A third initiative, which came from a separate bill introduced in late June by Sens. Maria Cantwell (D-Wash.); Cory Booker (D-N.J.); Patty Murray (D-Wash.), and Edward Markey (D-Mass.) to establish a national multimodal policy, was incorporated in the McConnell-Boxer measure. It calls for $1.2 billion in funding over six years, but proceeds would need to be appropriated from the general treasury.
John N. Young, director of freight and surface transportation policy for the American Association of Port Authorities (AAPA), called the McConnell-Boxer bill "a step in the right direction" for multimodal interests. The freight-specific language reflects increasing visibility for freight, both in policy and funding, Young said. The bill elevates freight's stature within DOT, and the funding of freight programs through the trust fund demonstrates the growing importance that lawmakers place on multimodal connections, Young said.
That represents a sharp break from the past. Multimodal projects have been virtually invisible on the radar screen of transportation reauthorization negotiations. Freight interests have never been especially proactive on Capitol Hill, and the old adage that "freight doesn't vote" still seems to guide lawmakers when setting transportation priorities.
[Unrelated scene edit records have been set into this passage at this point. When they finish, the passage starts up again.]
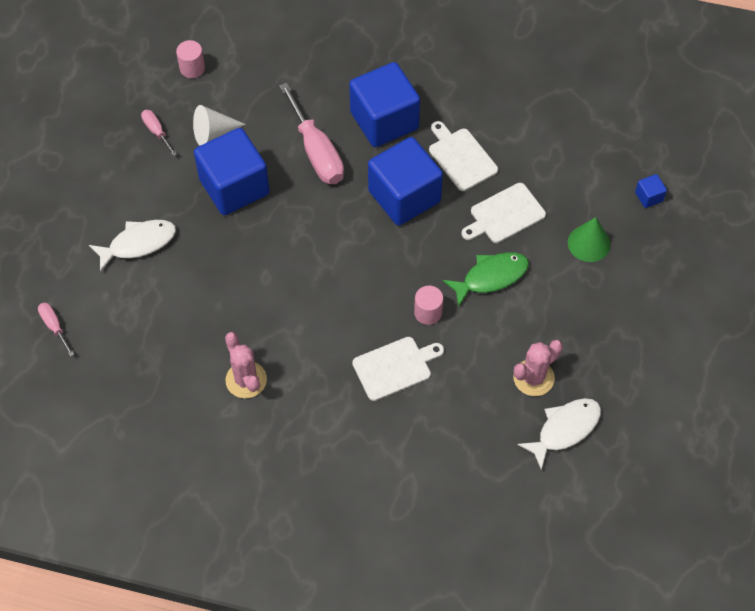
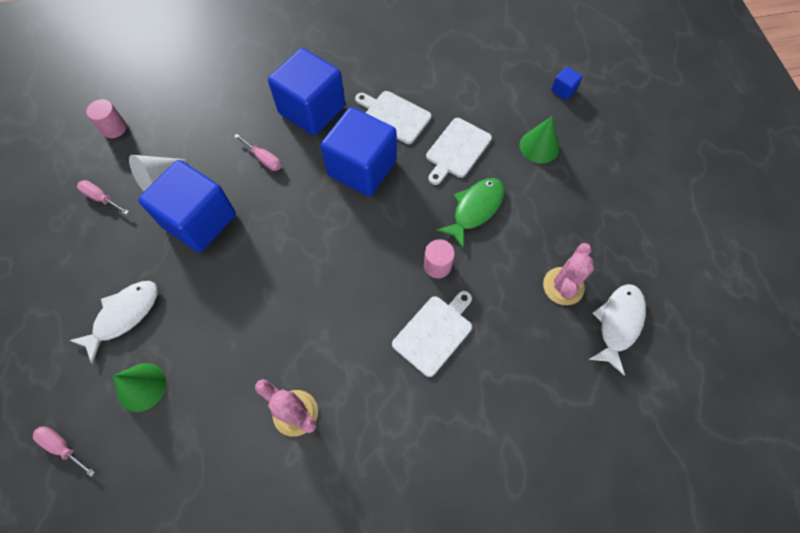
camera: 25 degrees left, 5 degrees up
pink screwdriver [279,83,344,184] -> pink screwdriver [234,134,281,171], size x0.49
none -> green cone [113,363,166,412]

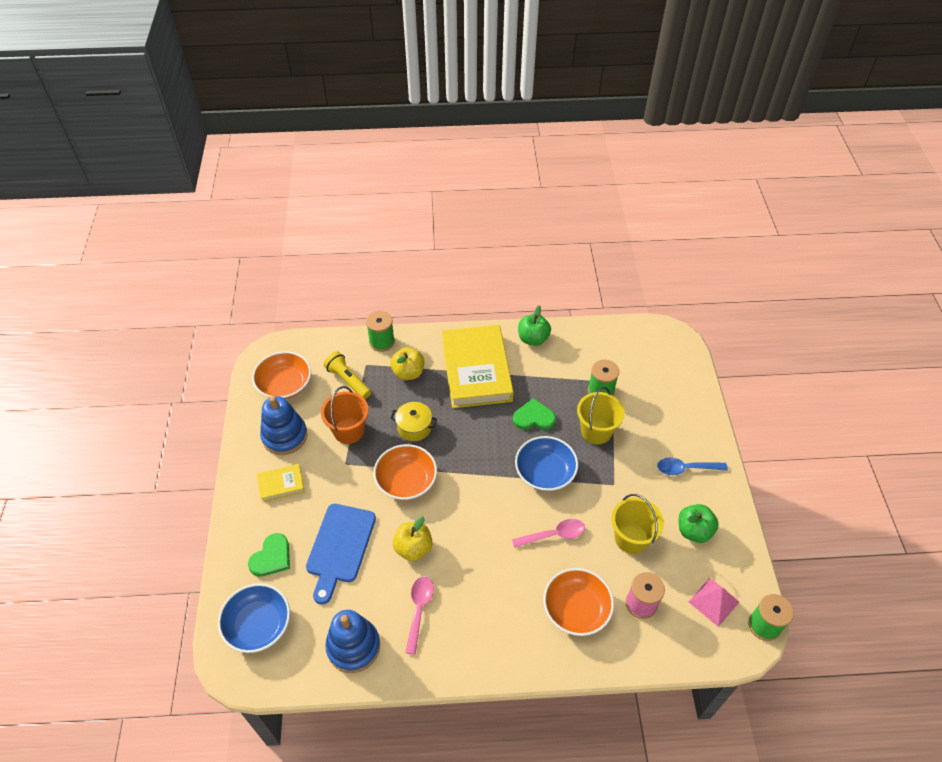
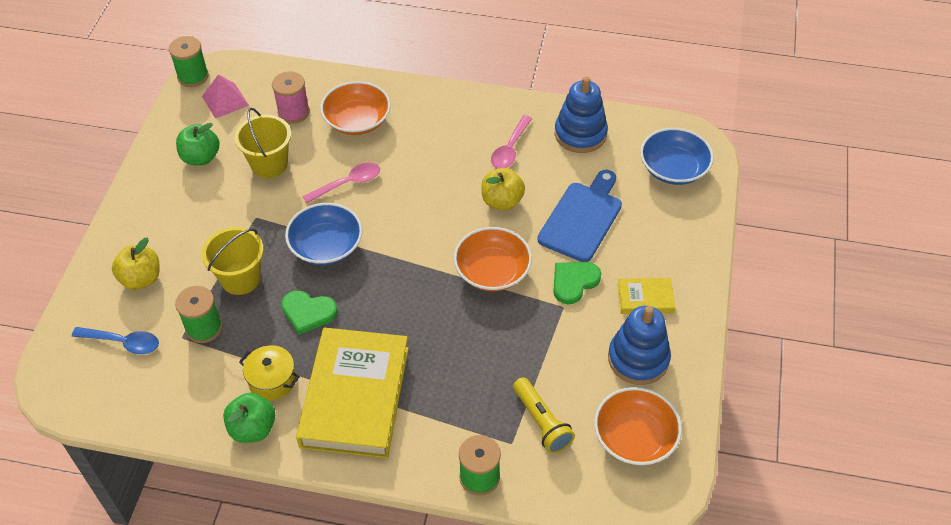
camera: 165 degrees left, 0 degrees up
green heart [248,533,290,577] -> green heart moved to [553,262,601,304]
orange bucket [321,386,369,444] -> none
yellow apple [390,347,425,380] -> yellow apple moved to [112,238,159,290]
yellow pot [390,402,437,441] -> yellow pot moved to [239,345,299,400]
pink spoon [512,519,585,548] -> pink spoon turned 150 degrees clockwise [303,162,380,203]
blue spoon [657,457,728,475] -> blue spoon moved to [72,327,159,354]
For example, the Coalition for America's Gateways and Trade Corridors, a group of 60 public- and private-sector organizations that lobby for greater federal investment in intermodal infrastructure, has pushed for a minimum of $2 billion in annual spending on multimodal projects since it was formed in 2001. Funding has never attained that threshold, and 14 years later the group is still seeking the same minimum levels, said Elaine Nessle, its executive director.
In addition, multimodal projects, and freight projects in general, seeking funds from DOT's "Transportation Investment Generating Economic Recovery" (TIGER) competitive grant program have to vie with a large group of applicants. About $14.5 billion in funds were requested, roughly 29 times the $500 million in funds available.